What you do for your own mental health?

I practise everything I preach, so to speak! There is no technique in my repertoire that I have not experimented with so I not only know the evidence that supports every technique but also know first-hand how it feels when one tries to apply it and the obstacles one might come across and how to overcome them. This has proven invaluable in my therapeutic sessions as it helps me have a different insight into my clients’ experiences. 

I have always followed my own wellbeing plan but recently I took this to a new level, something that I am so excited about! Drawing inspiration from discussion with others, I used my knowledge and experience to develop a pioneering plan, called “o-p-e-n.” The plan helps people understand how they make decisions that shape their life right now and how they can shift the course of things by designing their week differently and scheduling every day in order to meet their work and life goals. The plan has been trialled by volunteers and myself over the course of four weeks with amazing results. It’s revolutionised my own approach to life! 

I have already applied this plan in my therapy sessions with some clients and I am working on an online version that people could do by themselves or with my support, if needed. The idea is to empower people by boosting their personal effectiveness and mental health as they learn how to understand and meet their needs. 

You are a therapist in Richmond. What can you share with us about seeing clients in that area? 

Besides in-person therapy, I offer online therapy and as a result I work a lot with clients from all over the world. I do also see people who live in Richmond but they are only a part of my workload. Because my clientele is so broad, it’s difficult to find anything common that defines them. In general, they suffer from anxiety, depression, addictions, work-life challenges and relationship difficulties. 

What’s your consultation room like?

With its big couch, fireplace and garden-view, my consultation room feels like someone’s living room and if it wasn’t for my desk and library, you might forget you are in a psychologist’s office. On the floor there are usually books and notes about whatever project I am working on at the time and I often have fresh flowers. 

The colours are easy on the eye, but this is contrasted by the black furniture, colourful books and my favourite painting The Approaching Man by Edwards. I’ve always seen the painting as symbolic for therapy but none of my clients have commented on this yet! I’m still waiting for that day! My latest decorative addition is Teddy Bear from the Ted movie. He adds a humorous touch to the room. 

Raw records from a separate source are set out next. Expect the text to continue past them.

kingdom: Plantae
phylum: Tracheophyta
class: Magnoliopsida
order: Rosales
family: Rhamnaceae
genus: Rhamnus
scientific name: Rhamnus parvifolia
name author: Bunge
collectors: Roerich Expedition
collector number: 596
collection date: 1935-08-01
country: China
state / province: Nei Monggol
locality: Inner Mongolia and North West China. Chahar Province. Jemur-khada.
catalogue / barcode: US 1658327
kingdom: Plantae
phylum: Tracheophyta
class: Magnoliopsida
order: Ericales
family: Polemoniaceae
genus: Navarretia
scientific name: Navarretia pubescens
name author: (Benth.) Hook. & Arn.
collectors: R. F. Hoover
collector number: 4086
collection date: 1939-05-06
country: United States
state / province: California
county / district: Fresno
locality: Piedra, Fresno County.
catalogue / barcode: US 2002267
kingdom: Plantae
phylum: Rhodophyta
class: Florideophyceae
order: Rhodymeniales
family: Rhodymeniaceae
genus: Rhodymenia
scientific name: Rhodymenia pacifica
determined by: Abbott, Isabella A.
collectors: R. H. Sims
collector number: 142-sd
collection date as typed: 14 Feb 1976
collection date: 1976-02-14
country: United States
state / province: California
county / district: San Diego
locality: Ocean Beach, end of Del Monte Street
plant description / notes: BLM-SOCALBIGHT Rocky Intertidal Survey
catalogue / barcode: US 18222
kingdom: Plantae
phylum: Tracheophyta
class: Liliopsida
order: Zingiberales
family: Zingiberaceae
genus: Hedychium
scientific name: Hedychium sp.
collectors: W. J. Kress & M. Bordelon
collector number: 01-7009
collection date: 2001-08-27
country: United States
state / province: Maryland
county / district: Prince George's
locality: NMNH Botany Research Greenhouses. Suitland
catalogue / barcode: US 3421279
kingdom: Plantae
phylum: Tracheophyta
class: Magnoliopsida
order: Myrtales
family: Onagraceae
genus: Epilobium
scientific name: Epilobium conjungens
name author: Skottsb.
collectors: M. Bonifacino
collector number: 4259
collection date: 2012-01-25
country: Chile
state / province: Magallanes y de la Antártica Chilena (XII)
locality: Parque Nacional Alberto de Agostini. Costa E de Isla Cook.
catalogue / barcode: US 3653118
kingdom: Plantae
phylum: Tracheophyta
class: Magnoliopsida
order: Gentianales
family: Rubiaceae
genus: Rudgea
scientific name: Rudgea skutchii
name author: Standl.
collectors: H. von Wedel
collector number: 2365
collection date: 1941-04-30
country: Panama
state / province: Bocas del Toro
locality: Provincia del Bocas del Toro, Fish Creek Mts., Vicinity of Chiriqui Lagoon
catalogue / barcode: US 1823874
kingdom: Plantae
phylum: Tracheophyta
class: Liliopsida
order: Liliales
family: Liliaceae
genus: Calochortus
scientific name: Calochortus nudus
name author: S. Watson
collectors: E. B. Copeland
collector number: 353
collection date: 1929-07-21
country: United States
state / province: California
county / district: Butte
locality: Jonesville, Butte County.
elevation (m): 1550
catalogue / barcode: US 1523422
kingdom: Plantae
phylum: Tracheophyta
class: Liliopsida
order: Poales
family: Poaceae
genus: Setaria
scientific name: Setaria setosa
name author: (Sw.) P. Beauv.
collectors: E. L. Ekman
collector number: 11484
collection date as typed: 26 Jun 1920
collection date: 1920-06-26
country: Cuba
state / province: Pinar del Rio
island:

Overall, it’s unassuming and welcoming. People come in with or without their shoes, they can sit on the couch, on a chair or on the floor, or just move around, and I adjust accordingly. It’s important that they can make use of the space in a way that suits them so they can feel comfortable in it. And it’s important to me to be in an environment where I also feel at ease but also inspired. It is in this setting that the magic happens!

What do you wish people knew about therapy?

I wish people knew how much more we can all stretch ourselves mentally in order to push the limits within our lives and within ourselves. I wish people knew that this is our own responsibility, because we live in a world that hasn’t yet learnt to nurture people to the best of their abilities. I wish people knew how much I admire and look up to those who make the decision to seek therapy because it enables them to awaken their unused assets and develop new ones. I wish people knew that therapy can offer them the chance to make a better life.